-- begin TEXT BLOCK --

Apache2Piwik Exporter, version 1.2, January 2012 (github)

This software is released under GPL v3 license:
http://www.gnu.org/licenses/gpl-3.0.html

Description

Apache2Piwik is a script written in Python to enable exporting statistics from Apache logs to Piwik.

Requirements

Preparation

Before running the script please be sure to:

  • Prepare `settings.py` configuration file – sample in settings.py.sample
  • Create backup of your Piwik MySQL Database

Running

$ cd apache2piwik
$ python apache2piwik.py

Running with options

You can override ID_SITE, APACHE_LOG_FILES, CHRONOLOGICAL_ORDER, CONTINUE from settings.py

Examples:
$ python apache2piwik.py -c0 -b0 -f "log1.txt;log2.txt" -i3
$ python apache2piwik.py -c0 -b1 -f "log1.txt" -i3

Usage: apache2piwik.py [start|stop] [OPTIONS]

Options:
--version show program's version number and exit
-h, --help show this help message and exit
-f FILES, --file=FILES apache log files, files names should be ;-seperated, (overrides APACHE_LOG_FILES)
-b {0 or 1} --chronological_order={0 or 1} if files are chronologicaly orderd, (overrides CHRONOLOGICAL_ORDER)
-c {0 or 1} --continue={0 or 1} if you want to run script more than one time on one set of data (overrides CONTINUE)
-i INT, --id_site=INT Piwik id site (overrides ID_SITE)
-r, --remove_cache Remove cache files
-g, --goal Create data for goals

Goals

If you add new goals after data are in database, run

$ python apache2piwik.py -g

to update the goals data in database. Remember to delete piwik_archive_blob and piwik_archive_numeric tables before viewing result in piwik.

Running daemon

First set LIFE variable in settings to True and FREQUENCY_OF_READING as you wish.

-- end TEXT BLOCK --

## PROBLEMS AND TASKS
1. Name each settings.py value that the text on Apache2Piwik says can be overridden when running with options.
2. Summarize the text on Apache2Piwik in two sentences.
The material after this point comes from a separate source.

-- begin MATERIAL SHOWN --

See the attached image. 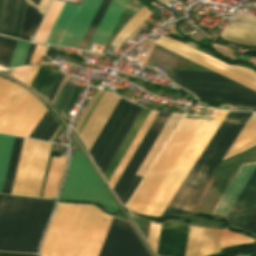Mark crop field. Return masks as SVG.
Here are the masks:
<instances>
[{"label":"crop field","instance_id":"1","mask_svg":"<svg viewBox=\"0 0 256 256\" xmlns=\"http://www.w3.org/2000/svg\"><path fill=\"white\" fill-rule=\"evenodd\" d=\"M251 113L228 112L162 215L190 214ZM202 120L183 119L128 203L142 214Z\"/></svg>","mask_w":256,"mask_h":256},{"label":"crop field","instance_id":"2","mask_svg":"<svg viewBox=\"0 0 256 256\" xmlns=\"http://www.w3.org/2000/svg\"><path fill=\"white\" fill-rule=\"evenodd\" d=\"M53 202L4 196L0 210V251L37 253L38 239Z\"/></svg>","mask_w":256,"mask_h":256},{"label":"crop field","instance_id":"3","mask_svg":"<svg viewBox=\"0 0 256 256\" xmlns=\"http://www.w3.org/2000/svg\"><path fill=\"white\" fill-rule=\"evenodd\" d=\"M169 77L198 97L256 106V92L216 73L173 69Z\"/></svg>","mask_w":256,"mask_h":256},{"label":"crop field","instance_id":"4","mask_svg":"<svg viewBox=\"0 0 256 256\" xmlns=\"http://www.w3.org/2000/svg\"><path fill=\"white\" fill-rule=\"evenodd\" d=\"M59 200L94 201L102 204L110 212L119 210L90 164L78 149H76L71 158V165Z\"/></svg>","mask_w":256,"mask_h":256},{"label":"crop field","instance_id":"5","mask_svg":"<svg viewBox=\"0 0 256 256\" xmlns=\"http://www.w3.org/2000/svg\"><path fill=\"white\" fill-rule=\"evenodd\" d=\"M50 146L24 139L11 194L38 197Z\"/></svg>","mask_w":256,"mask_h":256},{"label":"crop field","instance_id":"6","mask_svg":"<svg viewBox=\"0 0 256 256\" xmlns=\"http://www.w3.org/2000/svg\"><path fill=\"white\" fill-rule=\"evenodd\" d=\"M101 0L65 3L46 43L78 48Z\"/></svg>","mask_w":256,"mask_h":256},{"label":"crop field","instance_id":"7","mask_svg":"<svg viewBox=\"0 0 256 256\" xmlns=\"http://www.w3.org/2000/svg\"><path fill=\"white\" fill-rule=\"evenodd\" d=\"M100 256H150L128 222L113 219Z\"/></svg>","mask_w":256,"mask_h":256},{"label":"crop field","instance_id":"8","mask_svg":"<svg viewBox=\"0 0 256 256\" xmlns=\"http://www.w3.org/2000/svg\"><path fill=\"white\" fill-rule=\"evenodd\" d=\"M256 196V168L229 211L226 219L237 228L250 204ZM239 229L250 231L256 234V198L238 226Z\"/></svg>","mask_w":256,"mask_h":256},{"label":"crop field","instance_id":"9","mask_svg":"<svg viewBox=\"0 0 256 256\" xmlns=\"http://www.w3.org/2000/svg\"><path fill=\"white\" fill-rule=\"evenodd\" d=\"M169 116L170 114L158 112L157 116L155 117L153 123L151 124L150 128L148 129L147 133L145 134L140 145L138 146L137 150L135 151L130 162L128 163L127 167L125 168L124 172L122 173L121 177L119 178L117 184L113 189L114 192L117 194L119 200Z\"/></svg>","mask_w":256,"mask_h":256},{"label":"crop field","instance_id":"10","mask_svg":"<svg viewBox=\"0 0 256 256\" xmlns=\"http://www.w3.org/2000/svg\"><path fill=\"white\" fill-rule=\"evenodd\" d=\"M188 227L177 221L162 223L157 255L184 256Z\"/></svg>","mask_w":256,"mask_h":256},{"label":"crop field","instance_id":"11","mask_svg":"<svg viewBox=\"0 0 256 256\" xmlns=\"http://www.w3.org/2000/svg\"><path fill=\"white\" fill-rule=\"evenodd\" d=\"M26 0H0V34L18 38Z\"/></svg>","mask_w":256,"mask_h":256},{"label":"crop field","instance_id":"12","mask_svg":"<svg viewBox=\"0 0 256 256\" xmlns=\"http://www.w3.org/2000/svg\"><path fill=\"white\" fill-rule=\"evenodd\" d=\"M220 37L230 42L256 46V19L240 12L230 27L225 26Z\"/></svg>","mask_w":256,"mask_h":256},{"label":"crop field","instance_id":"13","mask_svg":"<svg viewBox=\"0 0 256 256\" xmlns=\"http://www.w3.org/2000/svg\"><path fill=\"white\" fill-rule=\"evenodd\" d=\"M255 163L240 165L213 213L226 215L253 171ZM212 213V212H211Z\"/></svg>","mask_w":256,"mask_h":256},{"label":"crop field","instance_id":"14","mask_svg":"<svg viewBox=\"0 0 256 256\" xmlns=\"http://www.w3.org/2000/svg\"><path fill=\"white\" fill-rule=\"evenodd\" d=\"M128 0H111L88 48L92 42L106 44Z\"/></svg>","mask_w":256,"mask_h":256},{"label":"crop field","instance_id":"15","mask_svg":"<svg viewBox=\"0 0 256 256\" xmlns=\"http://www.w3.org/2000/svg\"><path fill=\"white\" fill-rule=\"evenodd\" d=\"M140 110L141 107L133 104L132 108L130 109L129 113L127 114L126 118L124 119L116 135L114 136L113 140L111 141L110 145L108 146L107 150L105 151L104 155L102 156L101 160L97 165L102 174L106 169L107 165L109 164L110 160L112 159L113 155L115 154L116 150L118 149L119 145L121 144L129 128L131 127L132 123L134 122L135 118L137 117L138 113L140 112Z\"/></svg>","mask_w":256,"mask_h":256},{"label":"crop field","instance_id":"16","mask_svg":"<svg viewBox=\"0 0 256 256\" xmlns=\"http://www.w3.org/2000/svg\"><path fill=\"white\" fill-rule=\"evenodd\" d=\"M149 113L150 110L142 108L141 112L139 113L138 117L136 118L135 122L133 123L132 127L130 128L122 144L120 145L119 149L117 150L116 154L114 155L113 159L111 160L110 164L108 165L107 169L103 174L107 182L111 177L112 173L114 172V170L116 169L117 165L119 164L120 160L122 159L123 155L127 151L134 137L138 133L145 119L149 115Z\"/></svg>","mask_w":256,"mask_h":256},{"label":"crop field","instance_id":"17","mask_svg":"<svg viewBox=\"0 0 256 256\" xmlns=\"http://www.w3.org/2000/svg\"><path fill=\"white\" fill-rule=\"evenodd\" d=\"M131 106L132 103L124 100L123 104L121 105L120 109L118 110L117 114L115 115L114 119L109 125L107 131L105 132L104 136L102 137L101 141L99 142L98 146L96 147L95 151L91 156L96 165L100 160L101 156L103 155L104 151L106 150L107 146L109 145L110 141L112 140L120 124L122 123L123 119L125 118L126 114L128 113L129 109L131 108Z\"/></svg>","mask_w":256,"mask_h":256},{"label":"crop field","instance_id":"18","mask_svg":"<svg viewBox=\"0 0 256 256\" xmlns=\"http://www.w3.org/2000/svg\"><path fill=\"white\" fill-rule=\"evenodd\" d=\"M66 164L67 157H52L43 193L44 197L53 198L56 196Z\"/></svg>","mask_w":256,"mask_h":256},{"label":"crop field","instance_id":"19","mask_svg":"<svg viewBox=\"0 0 256 256\" xmlns=\"http://www.w3.org/2000/svg\"><path fill=\"white\" fill-rule=\"evenodd\" d=\"M48 65H41L32 84L31 88L48 99L60 74L59 71L47 69Z\"/></svg>","mask_w":256,"mask_h":256},{"label":"crop field","instance_id":"20","mask_svg":"<svg viewBox=\"0 0 256 256\" xmlns=\"http://www.w3.org/2000/svg\"><path fill=\"white\" fill-rule=\"evenodd\" d=\"M156 114H157V112L151 111L150 115L148 116L147 120L145 121V123L143 124L139 133L137 134L136 138L132 142V144L129 147L128 151L126 152L125 156L121 160V162L118 165L117 169L115 170L114 174L110 178L108 183L112 187V189H113L114 185L116 184L118 178L120 177L121 173L123 172L124 168L126 167L127 163L129 162L134 151L136 150L137 146L139 145V143H140L141 139L143 138L144 134L146 133L147 129L149 128L150 124L152 123Z\"/></svg>","mask_w":256,"mask_h":256},{"label":"crop field","instance_id":"21","mask_svg":"<svg viewBox=\"0 0 256 256\" xmlns=\"http://www.w3.org/2000/svg\"><path fill=\"white\" fill-rule=\"evenodd\" d=\"M43 16L42 12L27 2L20 39L31 41Z\"/></svg>","mask_w":256,"mask_h":256},{"label":"crop field","instance_id":"22","mask_svg":"<svg viewBox=\"0 0 256 256\" xmlns=\"http://www.w3.org/2000/svg\"><path fill=\"white\" fill-rule=\"evenodd\" d=\"M59 123L57 120L52 116V114L47 110V112L44 114L42 119L39 121L37 126L34 128L32 133L30 134V138L35 139H41L49 141V139L52 137V135L55 133V131L59 127ZM61 128V126H60ZM60 128L57 130V132L54 134V136L51 138L50 142L54 139Z\"/></svg>","mask_w":256,"mask_h":256},{"label":"crop field","instance_id":"23","mask_svg":"<svg viewBox=\"0 0 256 256\" xmlns=\"http://www.w3.org/2000/svg\"><path fill=\"white\" fill-rule=\"evenodd\" d=\"M64 2L62 1H56L54 0L34 41L33 42H39V43H44Z\"/></svg>","mask_w":256,"mask_h":256},{"label":"crop field","instance_id":"24","mask_svg":"<svg viewBox=\"0 0 256 256\" xmlns=\"http://www.w3.org/2000/svg\"><path fill=\"white\" fill-rule=\"evenodd\" d=\"M23 139L15 137L2 193L10 194Z\"/></svg>","mask_w":256,"mask_h":256},{"label":"crop field","instance_id":"25","mask_svg":"<svg viewBox=\"0 0 256 256\" xmlns=\"http://www.w3.org/2000/svg\"><path fill=\"white\" fill-rule=\"evenodd\" d=\"M14 137L0 135V193L2 191L6 169Z\"/></svg>","mask_w":256,"mask_h":256},{"label":"crop field","instance_id":"26","mask_svg":"<svg viewBox=\"0 0 256 256\" xmlns=\"http://www.w3.org/2000/svg\"><path fill=\"white\" fill-rule=\"evenodd\" d=\"M176 56V54L164 48L156 46L155 50L153 51L150 57V60L156 62L157 64L161 65L162 67L170 71Z\"/></svg>","mask_w":256,"mask_h":256},{"label":"crop field","instance_id":"27","mask_svg":"<svg viewBox=\"0 0 256 256\" xmlns=\"http://www.w3.org/2000/svg\"><path fill=\"white\" fill-rule=\"evenodd\" d=\"M109 1L110 0H102L94 18H93V20H92V22H91V24H90V26H89L86 34H85L80 46H79L80 49H84V50L86 49V47H87L95 29H96V27H97L102 15H103L105 9H106Z\"/></svg>","mask_w":256,"mask_h":256},{"label":"crop field","instance_id":"28","mask_svg":"<svg viewBox=\"0 0 256 256\" xmlns=\"http://www.w3.org/2000/svg\"><path fill=\"white\" fill-rule=\"evenodd\" d=\"M16 42V40L0 37V64L5 65L6 68L8 67Z\"/></svg>","mask_w":256,"mask_h":256},{"label":"crop field","instance_id":"29","mask_svg":"<svg viewBox=\"0 0 256 256\" xmlns=\"http://www.w3.org/2000/svg\"><path fill=\"white\" fill-rule=\"evenodd\" d=\"M28 46H29L28 43H24L20 41L17 42L16 48L14 50V53L8 68L20 66L23 64Z\"/></svg>","mask_w":256,"mask_h":256},{"label":"crop field","instance_id":"30","mask_svg":"<svg viewBox=\"0 0 256 256\" xmlns=\"http://www.w3.org/2000/svg\"><path fill=\"white\" fill-rule=\"evenodd\" d=\"M252 240H254V239H251L249 237L243 236L241 234L235 233L233 231H230V230H227L224 228L221 245L245 242V241H252Z\"/></svg>","mask_w":256,"mask_h":256},{"label":"crop field","instance_id":"31","mask_svg":"<svg viewBox=\"0 0 256 256\" xmlns=\"http://www.w3.org/2000/svg\"><path fill=\"white\" fill-rule=\"evenodd\" d=\"M83 87L81 86H77L75 85L70 96H69V99L62 111V113L64 114V116L67 118L68 114H69V111L70 109H72V107L74 106L76 100H77V97H78V94L79 92L82 90ZM81 93V92H80Z\"/></svg>","mask_w":256,"mask_h":256},{"label":"crop field","instance_id":"32","mask_svg":"<svg viewBox=\"0 0 256 256\" xmlns=\"http://www.w3.org/2000/svg\"><path fill=\"white\" fill-rule=\"evenodd\" d=\"M122 102H123V99L120 98V100L117 103L116 107L114 108L112 114L110 115L109 119L107 120L106 124L104 125L103 129L101 130L100 134L98 135L96 141L94 142L93 146L91 147V149L89 151L90 155L94 151L95 147L97 146L98 142L100 141L101 137L103 136L104 132L106 131L108 125L110 124L111 120L113 119L114 115L116 114V112L119 109Z\"/></svg>","mask_w":256,"mask_h":256},{"label":"crop field","instance_id":"33","mask_svg":"<svg viewBox=\"0 0 256 256\" xmlns=\"http://www.w3.org/2000/svg\"><path fill=\"white\" fill-rule=\"evenodd\" d=\"M141 179V176L135 175L134 179L132 180V182L130 183L129 187L127 188L126 192L120 200L122 203L126 204V202L128 201L129 197L131 196V194L133 193Z\"/></svg>","mask_w":256,"mask_h":256},{"label":"crop field","instance_id":"34","mask_svg":"<svg viewBox=\"0 0 256 256\" xmlns=\"http://www.w3.org/2000/svg\"><path fill=\"white\" fill-rule=\"evenodd\" d=\"M44 49H45L44 46H39V45L36 46V49L30 64L37 63L39 61Z\"/></svg>","mask_w":256,"mask_h":256},{"label":"crop field","instance_id":"35","mask_svg":"<svg viewBox=\"0 0 256 256\" xmlns=\"http://www.w3.org/2000/svg\"><path fill=\"white\" fill-rule=\"evenodd\" d=\"M61 153L60 152H56V151H52L50 152V156H49V160H48V164H47V168H46V172H45V176H44V180H43V184H42V188H41V192H40V196H42L43 193V189H44V185H45V180H46V176H47V172H48V167H49V163H50V159L51 156H56V157H60Z\"/></svg>","mask_w":256,"mask_h":256},{"label":"crop field","instance_id":"36","mask_svg":"<svg viewBox=\"0 0 256 256\" xmlns=\"http://www.w3.org/2000/svg\"><path fill=\"white\" fill-rule=\"evenodd\" d=\"M73 86H74V85H71V84L68 85V87H67V89H66V91H65V94H64V96H63V98H62V101H61V103H60V105H59V107H58V109H59L60 111H62V109H63V107H64V105H65V103H66V101H67V98H68V96H69V94H70V92H71V90H72V88H73Z\"/></svg>","mask_w":256,"mask_h":256},{"label":"crop field","instance_id":"37","mask_svg":"<svg viewBox=\"0 0 256 256\" xmlns=\"http://www.w3.org/2000/svg\"><path fill=\"white\" fill-rule=\"evenodd\" d=\"M35 46H36V45H32V44L30 45V48H29V50H28V53H27V56H26V59H25L23 65H27V64L30 63V60H31L32 54H33V52H34Z\"/></svg>","mask_w":256,"mask_h":256},{"label":"crop field","instance_id":"38","mask_svg":"<svg viewBox=\"0 0 256 256\" xmlns=\"http://www.w3.org/2000/svg\"><path fill=\"white\" fill-rule=\"evenodd\" d=\"M0 256H37V255H29V254H15V253H1Z\"/></svg>","mask_w":256,"mask_h":256},{"label":"crop field","instance_id":"39","mask_svg":"<svg viewBox=\"0 0 256 256\" xmlns=\"http://www.w3.org/2000/svg\"><path fill=\"white\" fill-rule=\"evenodd\" d=\"M62 77H63V75L61 74L59 79H58V81H57V83H56V85H55V87H54V89H53V91H52V93H51V95H50V97H49V99H48V101H51V99H52V97H53V95H54V93H55V91H56V89H57V87H58Z\"/></svg>","mask_w":256,"mask_h":256},{"label":"crop field","instance_id":"40","mask_svg":"<svg viewBox=\"0 0 256 256\" xmlns=\"http://www.w3.org/2000/svg\"><path fill=\"white\" fill-rule=\"evenodd\" d=\"M56 55H57V53L56 52H54V51H52V50H47V52H46V54H45V56H47V57H49V58H51V59H55V57H56Z\"/></svg>","mask_w":256,"mask_h":256},{"label":"crop field","instance_id":"41","mask_svg":"<svg viewBox=\"0 0 256 256\" xmlns=\"http://www.w3.org/2000/svg\"><path fill=\"white\" fill-rule=\"evenodd\" d=\"M30 2H32L34 5L38 6L40 0H29Z\"/></svg>","mask_w":256,"mask_h":256},{"label":"crop field","instance_id":"42","mask_svg":"<svg viewBox=\"0 0 256 256\" xmlns=\"http://www.w3.org/2000/svg\"><path fill=\"white\" fill-rule=\"evenodd\" d=\"M2 198H3V196H0V206H1Z\"/></svg>","mask_w":256,"mask_h":256},{"label":"crop field","instance_id":"43","mask_svg":"<svg viewBox=\"0 0 256 256\" xmlns=\"http://www.w3.org/2000/svg\"><path fill=\"white\" fill-rule=\"evenodd\" d=\"M234 256H251V255H234Z\"/></svg>","mask_w":256,"mask_h":256}]
</instances>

-- end MATERIAL SHOWN --

## ANSWERS FOR THIS EXERCISE
1. ID_SITE, APACHE_LOG_FILES, CHRONOLOGICAL_ORDER, CONTINUE

2. Apache2Piwik is a Python script, released under the GPL v3 license, that exports statistics from Apache logs to Piwik. Before running it, you should prepare the settings.py configuration file and back up the Piwik MySQL database, and command-line options can override several values from settings.py.